This project is a prototype agent that uses Large Language Model (LLM) with Retrieval-Augmented Generation (RAG) and various tools to assist with different tasks. The agent is designed to provide relevant and accurate answers based on the given context.
-
LLM Integration: Utilizes OpenAI and Ollama models for natural language processing.
-
Retrieval-Augmented Generation (RAG): Enhances answer accuracy by retrieving information from relevant documents.
-
Various Tools: Provides tools for checking orders, creating orders, getting product lists, and more.
-
NLP Semantic for Hybrid Caching: Uses NLP techniques to semantically compare questions and leverage caching for faster responses.
NOTES: This project uses NLP techniques to semantically compare questions and leverage caching for faster responses. By normalizing questions using the IndoBERT model and comparing their embeddings, the system can determine if a new question is similar to a previously asked question. If a similar question is found in the cache, the cached response is used, significantly reducing response time and improving efficiency. However, caching does not apply when the response involves tools that process API requests, as the results are dynamic and may change over time.
-
Chat Interface: Interactive chat interface using Streamlit.
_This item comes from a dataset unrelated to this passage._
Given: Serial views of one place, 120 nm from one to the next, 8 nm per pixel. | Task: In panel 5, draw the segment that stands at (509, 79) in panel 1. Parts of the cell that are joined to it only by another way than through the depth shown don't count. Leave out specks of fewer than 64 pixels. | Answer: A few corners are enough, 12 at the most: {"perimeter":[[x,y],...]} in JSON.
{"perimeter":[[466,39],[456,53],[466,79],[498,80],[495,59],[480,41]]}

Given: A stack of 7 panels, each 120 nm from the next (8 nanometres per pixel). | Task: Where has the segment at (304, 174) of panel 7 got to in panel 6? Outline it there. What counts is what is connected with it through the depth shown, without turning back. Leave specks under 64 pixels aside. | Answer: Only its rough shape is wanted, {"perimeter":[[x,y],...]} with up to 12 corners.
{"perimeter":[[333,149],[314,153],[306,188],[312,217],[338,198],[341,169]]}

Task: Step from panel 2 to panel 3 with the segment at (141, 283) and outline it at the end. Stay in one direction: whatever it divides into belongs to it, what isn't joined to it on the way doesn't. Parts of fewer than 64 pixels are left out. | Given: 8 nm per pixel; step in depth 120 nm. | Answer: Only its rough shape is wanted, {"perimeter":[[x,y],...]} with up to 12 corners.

app.py: Main file to run the Streamlit application.llm_model.py: Manages the LLM models used (OpenAI or Ollama).vector_document.py: Handles documents and processes them into vectors.vector_store_documents.py: Stores and retrieves vector documents.tools.py: Defines various tools used by the agent.llm_invocation.py: Manages sessions and LLM agent invocation.api_client.py: Manages communication with external APIs.config.py: Configuration file for storing environment variables.api: Contains service functions for tools.
-
Clone the Repository:
git clone https://github.com/bonkzero404/LLM-RAG-LangChain.git cd LLM-RAG-LangChain -
Create a Virtual Environment:
python -m venv env source env/bin/activate # For Mac/Linux users # .\env\Scripts\activate # For Windows users
-
Install Dependencies:
pip install -r requirements.txt
-
Configure Environment Variables: Create a .env file and add the required environment variables:
OPENAI_API_KEY=your_open_ai_key DATA_PATH=data/ OPENAI_MODEL=gpt-4o-mini OPENAI_EMBEDDINGS_MODEL=text-embedding-3-large OLLAMA_MODEL=qwen2.5:3b OLLAMA_EMBEDDINGS_MODEL=snowflake-arctic-embed2 CHROMA_PATH=./chroma_langchain_sys CHROMA_COLLECTION=juragan_klod_collection API_URL=http://localhost:5050 WITH_OLLAMA=false QUESTION_THRESHOLD=0.90 CHAT_USERNAME=your_username CHAT_PASSWORD=your_password
For a complete configuration of environment variables, refer to the .env.example file and .env.example from api.
-
Insert Chunk Document to Chroma DB
python import_vectore_store.py
-
Run Fast API:
cd api && uvicorn main:app --reload --port 5050
Open the OAS http://localhost:5050/docs
-
Run Streamlit:
streamlit run app.py
-
Interact with the Agent: Open your browser and access
http://localhost:8501to start interacting with the agent.
- Chat with the Agent: Ask questions or make requests in the chat box.
- Select LLM Model: Choose the LLM model to use from the sidebar.
- View Information Sources: View information sources from the available text files.